Промелькнул в то лето мой давний ханковский друг Славка Спицын. Он со своей женой оказался в Баку проездом и разыскал меня. Второй уже раз он меня разыскивал…
Первый раз – летом 1942 года. Сержант Спицын к тому времени летал бомбардиром на бомбардировщиках Черноморского флота. С группой летчиков его командировали в Среднюю Азию, чтобы перегнать оттуда в Геленджик новые самолеты – «Петляковы» (их называли: «пешки»). На обратном пути была остановка в Баку, на станции Баладжары. Слава знал, что я бакинец, что жил на Красноармейской улице, но номера дома не помнил. И он отправился искать моих родителей. Прошел чуть не всю Красноармейскую (а она – длинная!), подряд заходя в дома и спрашивая, не живут ли тут Войскунские. Умаявшись, Славка на трамвайной остановке обратился к девицам интеллигентного вида – не знают ли они случайно меня? Они знали! «Мы знаем, – сказали они, – где живет его девушка, Лида Листенгартен, – на Монтина, 63». Славка потопал туда. Лида, недавно приехавшая в Баку из Саратова, открыла дверь, увидела парня в летной форме – и воскликнула: «Слава!» Я с Ханко писал ей о Славке – и она сразу догадалась, умница. Лида повела его к моим родителям…
И вот Спицын снова объявился в Баку – в трудные дни лета 1961-го. Он был и похож на того бойкого юнца, с которым двадцать лет назад я подружился на Ханко, и непохож. Он покрупнел, заматерел. Вот что произошло с ним вскоре после окончания войны. Спицын, уже будучи лейтенантом, продолжал служить в авиации. Однажды в 1950-м – было это в Феодосии – выпивали вечером несколько летчиков и, уже изрядно разогретые, затеяли спор о самолетах – какие лучше, наши или зарубежные. Спицын решительно высказался в пользу американских машин «аэрокобра». Ну, поспорили и поспорили. Но вскоре Славу вызвали в особый отдел… Короче: кто-то из теплой компании настучал – и судили Спицына за то, что превозносил американскую военную технику, нанеся тем самым ущерб советской. И поехал Слава в зарешеченном вагоне на Дальний Восток, и очутился на острове Сахалин – в его северной, каторжной части.
Ныне, когда свободно и запросто ругают всё отечественное и рекламируют импортное, сюжет со Спицыным кажется каким-то фантастическим.
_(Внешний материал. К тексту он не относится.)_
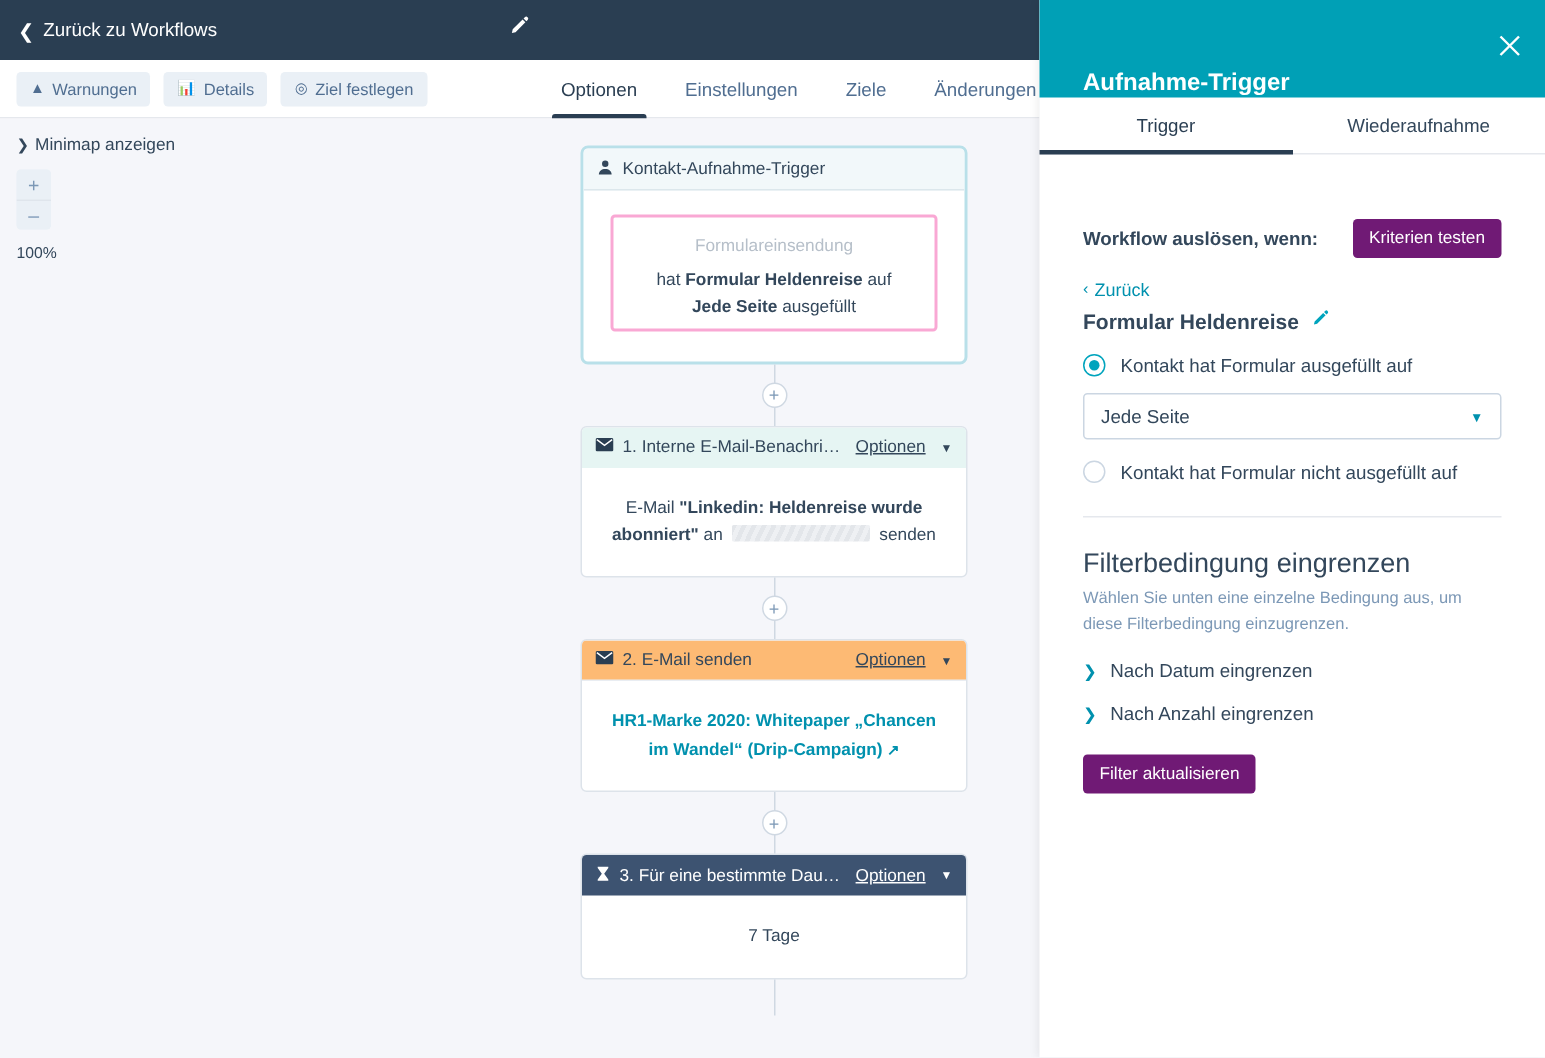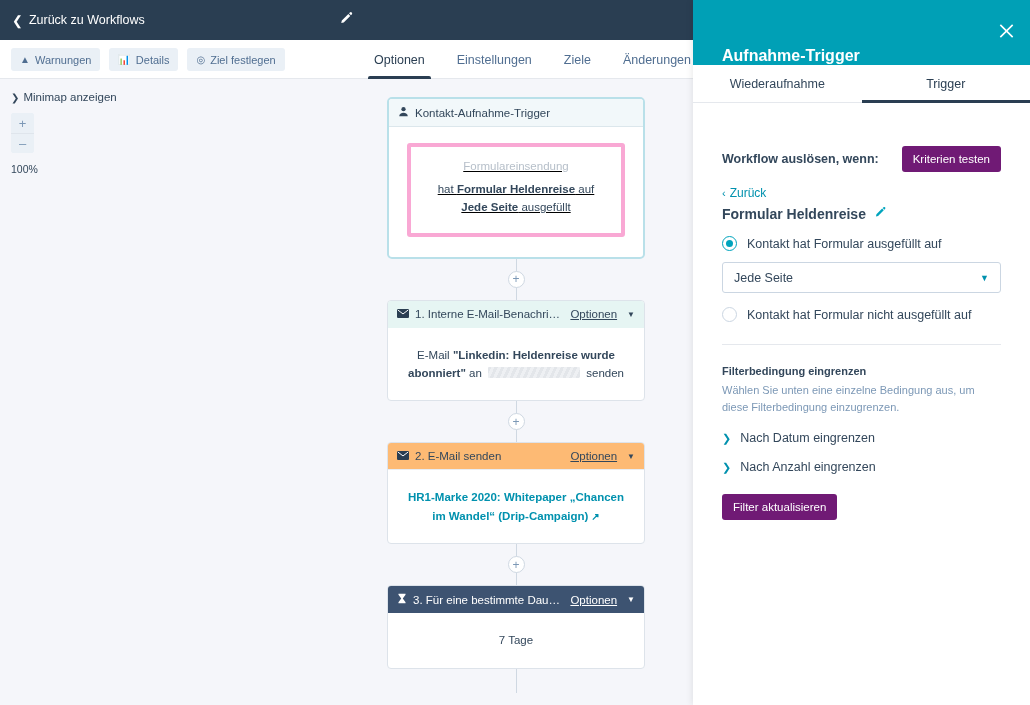--- a/index.html
+++ b/index.html
@@ -403,11 +403,11 @@
     </div>
 
     <div class="panel-tabs">
+      <div class="ptab active">
+        <span>Trigger</span>
+      </div>
       <div class="ptab">
         <span>Wiederaufnahme</span>
-      </div>
-      <div class="ptab active">
-        <span>Trigger</span>
       </div>
     </div>
 

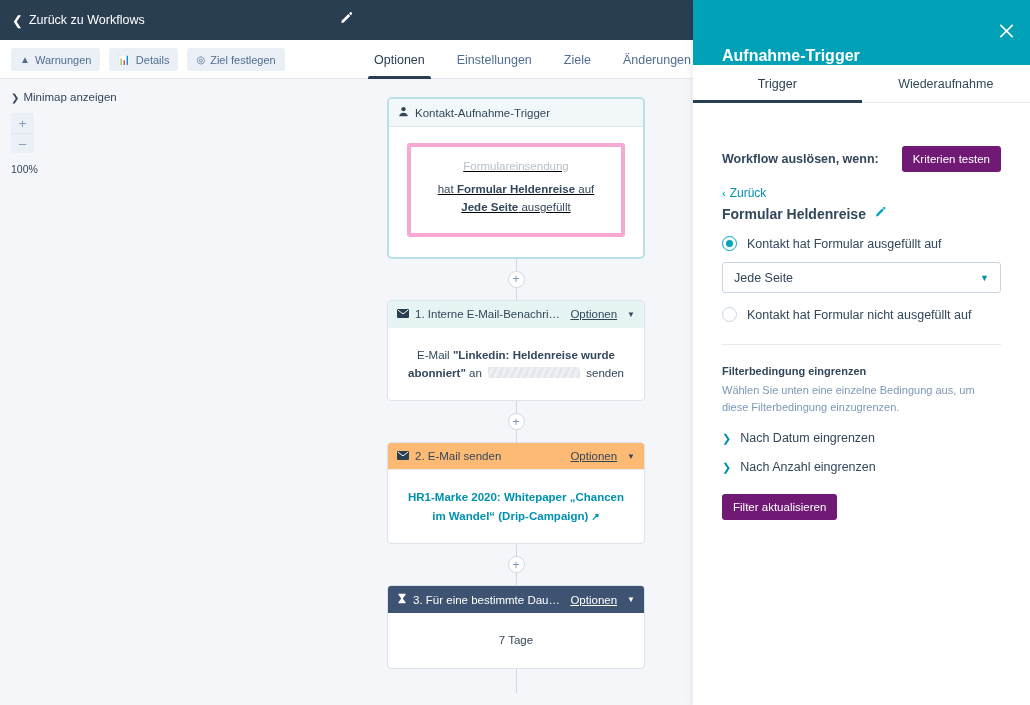--- a/index.html
+++ b/index.html
@@ -122,8 +122,8 @@
   }
   .trigger-body { padding: 16px 18px 20px; }
   .trigger-inner {
-    border: 4px solid #f9a8d4; border-radius: 3px;
-    padding: 13px 14px 16px; text-align: center; text-decoration: underline;
+    border: 2px solid #f9a8d4; border-radius: 3px;
+    padding: 13px 14px 4px; text-align: center;
   }
   .trigger-inner-label { font-size: 11.5px; color: #b6bfc9; margin-bottom: 9px; }
   .trigger-inner-text { font-size: 11.5px; color: #33475b; line-height: 1.55; }

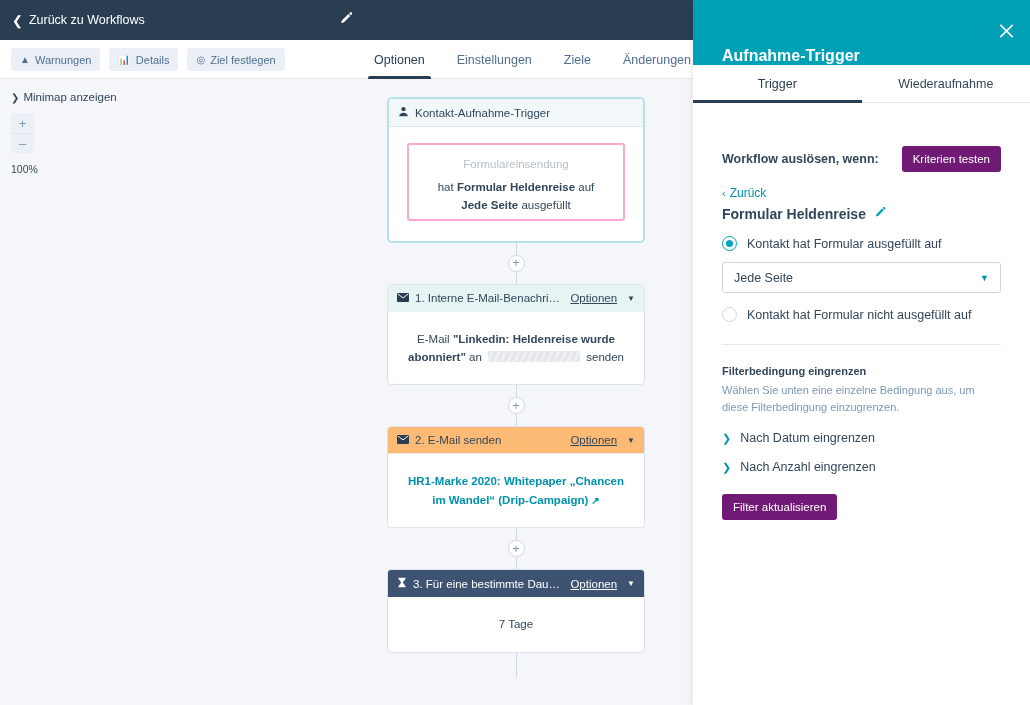--- a/index.html
+++ b/index.html
@@ -238,7 +238,7 @@
   .select-box .val { flex: 1; }
   .select-caret { color: #0091ae; font-size: 9px; }
   .divider { margin-top: 22px; border-top: 1px solid #e5e8ed; }
-  .p-h2 { margin-top: 20px; font-size: 11px; font-weight: bold; color: #33475b; }
+  .p-h2 { margin-top: 20px; font-size: 18px; font-weight: normal; color: #33475b; }
   .p-sub { margin-top: 5px; font-size: 11px; color: #7c98b6; line-height: 1.55; }
   .expand-row {
     margin-top: 15px; display: flex; align-items: center; gap: 9px;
Увы, то была суровая реальность. Не болтай! Кругом враги! А внутри – сексоты…
Из лагеря Спицын вышел спустя три года по амнистии. Он окончил в Иркутске строительный вуз, долго работал в тех краях, строил на Чукотке, в бухте Провидения. Теперь он ехал в теплые места, на Украину. Хватит, намерзся.
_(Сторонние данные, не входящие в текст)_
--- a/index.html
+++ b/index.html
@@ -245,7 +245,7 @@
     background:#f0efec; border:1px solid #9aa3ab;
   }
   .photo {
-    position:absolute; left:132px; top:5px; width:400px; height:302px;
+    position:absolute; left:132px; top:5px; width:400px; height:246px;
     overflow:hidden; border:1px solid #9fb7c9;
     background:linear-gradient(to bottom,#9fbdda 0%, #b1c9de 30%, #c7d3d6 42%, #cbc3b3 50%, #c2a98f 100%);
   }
Я провожал Славку, мы обнялись на вокзале, и он укатил. Следующая наша встреча произошла уже в Москве.
Интенсивное лечение на первых порах помогало. Мама воспрянула духом. Но – миновало медленное бакинское лето, и в сентябре она слегла. И больше не поднялась. 10 октября мамы не стало.
В ноябре мы с Лидой приехали в Москву. В Литфонде я купил путевки в подмосковный дом творчества Малеевку. Дня два или три мы прожили у Цукасовых в переулке Садовских. Сергей в ту пору работал заместителем секретаря «Московской правды» – карьера в журналистике вела его вверх неуклонно. Да что ж, он был превосходный работник, не утруждающий себя (как мы, грешные) рефлексией. Крамольных «кухонных» разговоров Сережа не любил.
Я позвонил Владимиру Александровичу Рудному.
– Женя, вы в Москве? – сказал он. – Хотите посмотреть, как происходит история? Так идите на Красную площадь.
В тот же вечер мы пошли на Красную площадь. На ней, неровно покрытой снегом, было полно народу. На Мавзолее, освещенном прожекторами, стояло одно только имя – второе недавно стер XXII съезд.
Мы подошли к одному из стихийно образовавшихся кружков. Гудел басовитый голос:
– …потому что ни одна революция не обходилась без пролития крови. Ни один класс не уступал власть добровольно…
– Слушайте, вы! – прервал говорившего человек в шляпе и ватнике. В его глубоких глазных впадинах как бы сгустилась ночная мгла. – От вашей классовой борьбы Россия кровью захлебнулась. Чуть не полстраны в лагеря загнали. Херня это – классовая борьба. Бесплатная рабсила была Сталину нужна.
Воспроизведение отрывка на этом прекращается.